Y nos reímos y nos zampamos también el postre y un instante después no queda nada, luego empezamos a quitar la mesa con la música que ha puesto Guido.
—Eh, ¿os acordáis de esta? —Y pone «RockWrok» de los Ultravox, del LP Ha! Ha! Ha!
—Por supuesto, el CD «roquero»…, ¡lo pusimos durante todas las vacaciones!
—¡Cruzamos Grecia con esta música, ¿eh, tíos?!
Y bailamos mientras ponemos los platos en el fregadero y los cubiertos en el lavaplatos. Guido empieza a fregar alguno.
—¡Déjalo estar, mañana viene la chica!
—¡Te veo demasiado contento, a mí no me engañas, me parece que de vez en cuando te hace algún trabajillo extra…!
—¡Sí, de jodeamigos a jodecriadas!
Gio y Bato son divertidos, pero la verdad es que a veces son demasiado macarras. Guido le toma el pelo haciéndose pasar por un lord y usando la erre floja.

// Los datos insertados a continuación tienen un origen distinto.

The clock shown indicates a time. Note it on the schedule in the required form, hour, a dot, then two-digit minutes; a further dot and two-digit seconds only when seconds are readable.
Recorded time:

—Pelo, ¡pol favol…! Si os oyelan vuestlas novias, ¿qué pensalían?
Estoy de acuerdo con él.
—Sí, efectivamente, pasáis de ser unos bestias a parecer unos príncipes. De todos modos, es feo que un hombre se comporte de una manera completamente distinta si está su novia o no…

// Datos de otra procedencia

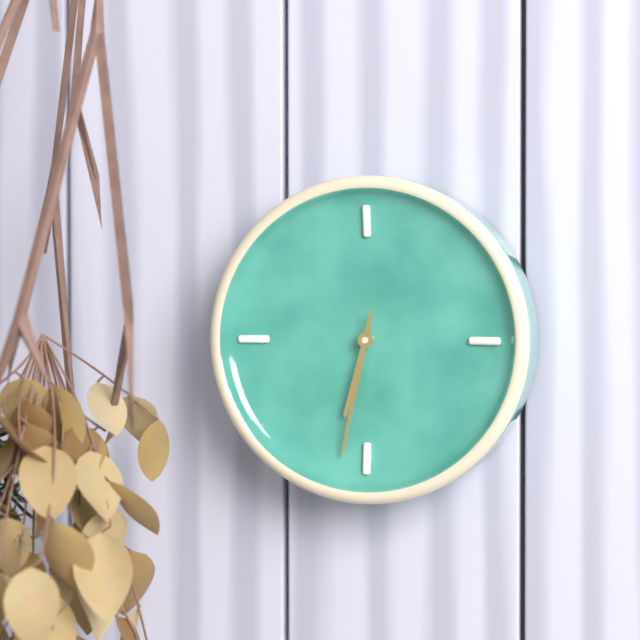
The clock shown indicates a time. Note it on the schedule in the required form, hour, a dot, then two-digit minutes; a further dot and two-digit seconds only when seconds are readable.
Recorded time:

—Pero bueno, si es lo que ellas quieren, saben perfectamente cómo somos, pero quieren cambiarnos, y yo ya se lo digo, ¿quieres a otro? Pues entonces vete con el otro, ¿no?
Después extendemos el paño verde, cogemos la caja de las fichas y riendo y bromeando empezamos a jugar.
—Fichas.
—Cinco.
—Voy con diez…
—Lo veo… ¿Qué tienes?
—Tres ases.
—¡Y también mucha potra! Si sólo has cambiado tres cartas…
—Sí, iba para escalera…
—Vale, ¡pero no me lo creo! Venga, ponme un whisky, va…
Bato sonríe.
—No hay.
—¿Cómo que no hay? Pero eso no se hace, acaba de tirar tres ases, y ¿ni siquiera hay whisky para olvidar? ¡Vale, ya veo que todos estáis contra mí!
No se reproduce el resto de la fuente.